--- Begin Document section ---

On Obsolescence

We must rethink the nature of work, technology, leisure, and government in such a way that wealth is abundant, and that gift, care, and service are our most important occupations

I.

Cicero’s famous essay “On Old Age—De Senectute”—is based on the fact that it is normal for human beings to grow old and die. This essay also recalls the passage in Ecclesiastes 3:4, about a “time to weep and a time to laugh.” Cicero wanted to teach us that we could still do valuable things in old age, things we could not do when we were younger and lacked experience. As we age, we should not expect to have the same strength, eyesight, or hearing that we had when we were younger. But few are wise when they are young. Civilization is a relationship of human beings of different ages and origins, talents and needs, which allows for the normal changes of life. Hence, we take care of infants and elderly not as if they are aliens but as if they also belonged because they do belong.

An antique or classic automobile is usually defined as any car over twenty-five years old. Such machines, if they are kept up, can still run and be used for transportation or for show. But they are obsolete. Twenty-five years ago, we would not have wished for a practice or law that prohibited, in the name of human good, any improved or new automobile manufacturing. In that hypothesis, all that we would be allowed to do is to reproduce 1990 or previous models. Everything would be frozen at the models and mechanics of, say, 1990. Most such cars of that vintage, however, should be junked and kept off the roads as menaces. A few still work.

Moreover, we were once much aware of the United Autoworkers Union. Today, more and more of the automobiles are assembled by robots, though not without human technical help and design. I do not think there is a United Robots’ Union or even a Robots’ Makers’ Union. The point is that the jobs once provided by the manufacture of automobiles now are either done by machines or sent overseas, where they are still more and more produced by machines. The automobiles of today are much safer, more efficient, reliable, and available than those of 1990 or 1950, even though cars of those periods worked. Overall, they were pretty good for getting around; I learned to drive in a 1939 Dodge.

The question is: Do we want to guarantee jobs by preventing improvement and innovation? Do we want the same things re-produced over and over again for their own sake? Should we keep old jobs by keeping old machines?

The increased use of robots and such technology means a new kind of economy, one that requires more technical education and probably less physical work. But as Benedict XVI said in his first encyclical, the growth of human care and other kinds of human needs will undoubtedly be the direction of society. We have many thinkers now advocating killing not only unwanted babies, but various forms of the handicapped, disabled, and elderly precisely because no one will take care of them. There is nothing wrong with a society that can drastically reduce the need of physical and mental work by employing technology. This means shorter work weeks and working years. It portends a more leisurely society in which the more absorbing interests of thought and art become central.

These reflections arise from Pope Francis’ oft-used reference to a “throw-away” society, as he has characterized our present system. He deplores two things: the lack of jobs, especially for youth, and the creation of useless gadgets, which are said to replace production of “necessary” things. The questions this view brings up are: 1) “What creates jobs?”, and 2) “Who decides which gadgets are ‘useless’—the consumer, the government, the church, some committee, or the market?”

--- End Document section ---

* **The tasks**:
1. In the opening statement of the essay on obsolescence, which four things does it say we must rethink?
2. Carry on the essay on obsolescence from the point where it stops.

--- Begin Entries shown ---

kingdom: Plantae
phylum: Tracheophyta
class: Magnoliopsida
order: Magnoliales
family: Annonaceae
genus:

--- End Entries shown ---

* **Responses to the exercise**:
1. work, technology, leisure, government

2.
The Pope then, by analogy, uses this concept to deplore the “throw-away” mentality for human beings, beginning with abortion and ending with euthanasia. It is, of course, one thing to throw an old refrigerator or hat away to replace it with a new one, and another thing to “throw away” a human being. No doubt, abortion and euthanasia require the reduction of some human beings to a utility status in the name of population control, women’s rights, cost, or mere inconvenience.

All of this “throw-away” concern is an aspect of ecology, of supposedly saving the planet and its resources without harming jobs or without increased populating. Abortion and euthanasia supposedly prevent a drain on natural resources. A major argument of the anti-population growth mentality is precisely that the abortion movement has eliminated some one billion, three hundred million human infants since 1980. Thus, we are saving the planet since those many millions are not here to consume resources.

But the loss of brain power and labor that these figures also entail are not mentioned. We may well have eliminated the very people we need to provide for everyone’s well-being. Much of the immigration issues, for instance, are the result of the lack of present manpower caused by abortion.

II.

What are we to make of these considerations? Is the fact that many items become obsolete such bad thing? Ought not many things simply be tossed out once their usefulness ceases? Do we want to preserve jobs by preserving technology and methods that do not improve our condition? Is it good to have “make work” jobs that depend on stagnation or static levels of society rather than innovations that create new kinds of products and jobs?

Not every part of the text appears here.